Problem statement: Search the entries below for the word "pessoas", then copy each line in which it is found.

Information supplied:
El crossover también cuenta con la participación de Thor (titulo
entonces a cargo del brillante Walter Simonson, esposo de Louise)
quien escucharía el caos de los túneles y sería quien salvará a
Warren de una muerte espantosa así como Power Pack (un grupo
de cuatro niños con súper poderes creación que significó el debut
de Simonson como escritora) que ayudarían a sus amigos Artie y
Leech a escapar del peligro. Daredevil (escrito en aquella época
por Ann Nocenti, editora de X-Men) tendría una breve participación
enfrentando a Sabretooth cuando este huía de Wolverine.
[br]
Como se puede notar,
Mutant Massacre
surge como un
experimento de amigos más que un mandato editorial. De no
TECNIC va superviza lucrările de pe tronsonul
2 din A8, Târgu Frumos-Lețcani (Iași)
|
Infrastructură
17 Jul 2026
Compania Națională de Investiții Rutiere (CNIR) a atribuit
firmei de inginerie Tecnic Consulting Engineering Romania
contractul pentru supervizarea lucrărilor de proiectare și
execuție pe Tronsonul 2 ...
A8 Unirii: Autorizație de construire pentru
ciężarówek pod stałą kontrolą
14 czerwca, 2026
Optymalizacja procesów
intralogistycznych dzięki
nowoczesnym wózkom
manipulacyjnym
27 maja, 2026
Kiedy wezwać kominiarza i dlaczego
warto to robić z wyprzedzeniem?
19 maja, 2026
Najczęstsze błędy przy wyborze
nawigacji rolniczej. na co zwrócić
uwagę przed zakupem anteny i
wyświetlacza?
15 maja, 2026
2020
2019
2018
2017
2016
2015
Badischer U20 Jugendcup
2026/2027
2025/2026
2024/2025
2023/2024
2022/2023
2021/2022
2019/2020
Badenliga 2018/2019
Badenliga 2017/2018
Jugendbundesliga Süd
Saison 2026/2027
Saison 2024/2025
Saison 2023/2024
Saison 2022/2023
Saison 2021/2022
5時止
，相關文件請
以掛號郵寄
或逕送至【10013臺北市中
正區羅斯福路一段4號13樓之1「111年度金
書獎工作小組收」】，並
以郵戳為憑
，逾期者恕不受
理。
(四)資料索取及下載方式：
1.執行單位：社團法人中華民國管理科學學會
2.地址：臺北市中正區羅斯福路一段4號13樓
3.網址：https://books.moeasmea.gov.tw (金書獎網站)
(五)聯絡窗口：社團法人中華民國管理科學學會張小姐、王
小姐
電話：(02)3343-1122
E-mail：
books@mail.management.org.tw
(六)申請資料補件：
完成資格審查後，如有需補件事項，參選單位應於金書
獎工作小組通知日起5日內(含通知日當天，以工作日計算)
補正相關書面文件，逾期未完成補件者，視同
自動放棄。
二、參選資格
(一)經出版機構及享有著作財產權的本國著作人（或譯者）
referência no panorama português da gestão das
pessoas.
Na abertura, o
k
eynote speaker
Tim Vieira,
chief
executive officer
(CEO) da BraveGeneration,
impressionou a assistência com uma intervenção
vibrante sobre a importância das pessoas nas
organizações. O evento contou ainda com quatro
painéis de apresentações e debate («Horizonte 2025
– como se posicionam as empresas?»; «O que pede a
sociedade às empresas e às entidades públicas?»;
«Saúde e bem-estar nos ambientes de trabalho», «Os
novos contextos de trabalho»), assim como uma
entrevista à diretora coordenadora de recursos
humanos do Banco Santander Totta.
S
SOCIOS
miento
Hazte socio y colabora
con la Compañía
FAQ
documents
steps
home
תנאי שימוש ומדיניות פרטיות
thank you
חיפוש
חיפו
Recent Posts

Expected answer:
pessoas.
vibrante sobre a importância das pessoas nas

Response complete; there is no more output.